DIRECTIONS: Look through the entries below and say how many lines contain the string "Özel". Give the number only.

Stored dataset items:
====================

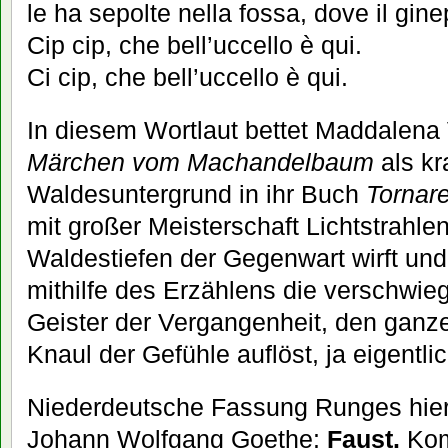
le ha sepolte nella fossa, dove il gin
Cip cip, che bell’uccello è qui.
Ci cip, che bell’uccello è qui.
In diesem Wortlaut bettet Maddalena 
Märchen vom Machandelbaum
als kr
Waldesuntergrund in ihr Buch
Tornar
mit großer Meisterschaft Lichtstrahle
Waldestiefen der Gegenwart wirft un
mithilfe des Erzählens die verschwie
Geister der Vergangenheit, den gan
Knaul der Gefühle auflöst, ja eigentli
Niederdeutsche Fassung Runges hier z
Johann Wolfgang Goethe:
Faust.
Kom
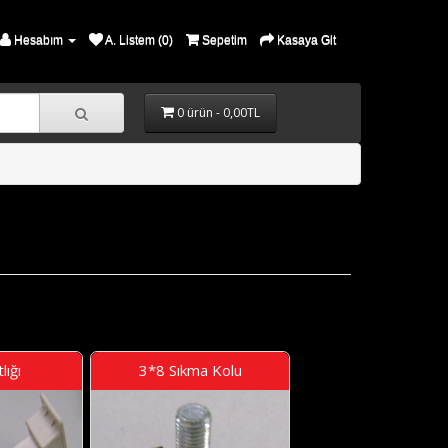
Hesabım
A. Listem (0)
Sepetim
Kasaya Git
0 ürün - 0,00TL
lığı
3*8 Sıkma Kolu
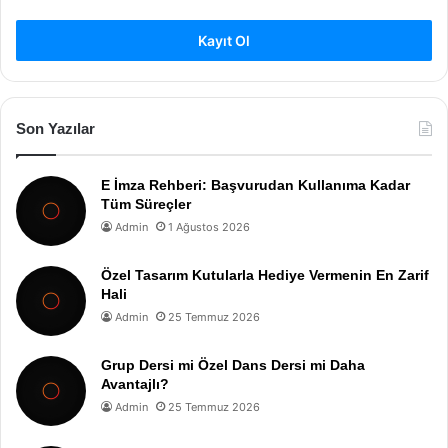
Kayıt Ol
Son Yazılar
E İmza Rehberi: Başvurudan Kullanıma Kadar
Tüm Süreçler
Admin
1 Ağustos 2026
Özel Tasarım Kutularla Hediye Vermenin En Zarif
Hali
Admin
25 Temmuz 2026
Grup Dersi mi Özel Dans Dersi mi Daha
Avantajlı?
Admin
25 Temmuz 2026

====================

ANSWER SPACE: 2